Conte ha assicurato “una riforma strutturale del codice degli appalti: a settembre avremo una proposta di riforma seria che possa sbloccare sul piano normativo la disciplina degli appalti”. E in programma c’è anche “la semplificazione normativa e burocratica”, anche perché, afferma il premier, “l’Italia è un Paese imbrigliato da vincoli e da lacci“. Ma ci sarà spazio anche misure anticorruzione, riforma fiscale e il reddito cittadinanza. “C’è tanto da discutere. Cerchiamo di accompagnare la manovra economica a tutte queste riforme. Il nostro pacchetto è integrale, ma dobbiamo essere realisti: questo non significa che a settembre realizzeremo tutte queste riforme, ma che avremo questi progetti di riforme da realizzare progressivamente”.
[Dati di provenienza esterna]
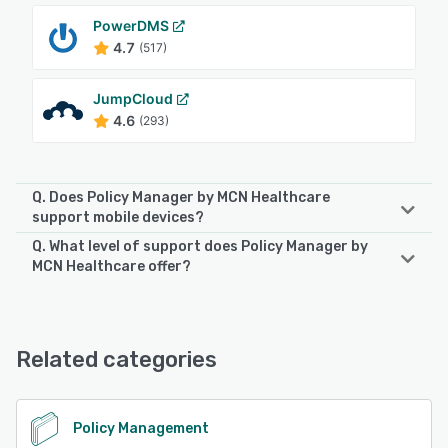
PowerDMS
4.7
(517)
JumpCloud
4.6
(293)
Q. Does Policy Manager by MCN Healthcare
support mobile devices?
Q. What level of support does Policy Manager by
Policy Manager by MCN Healthcare supports the following
MCN Healthcare offer?
devices:
iPad
Policy Manager by MCN Healthcare offers the following
support options:
24/7 (Live rep), Chat, Email/Help Desk, FAQs/Forum,
See alternatives
Related categories
Knowledge Base, Phone Support
See alternatives
Policy Management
Conte ha poi precisato che, tra le fonti di risorse, sarà prevista la “ridefinizione di bonus a vario livello”. E, replicando a una domanda del vicedirettore del Fatto Quotidiano Stefano Feltri, il presidente del Consiglio ha aggiunto: “Non esiste un piano Savona sugli investimenti, ma un piano del governo, come è giusto che sia. Savona partecipa a pieno titolo ai tavoli economici, il suo contributo è fondamentale ma si inserisce in un quadro condiviso da tutti. Non ci sarà un piano A, B o C. C’è una manovra unica, decisa dal governo”.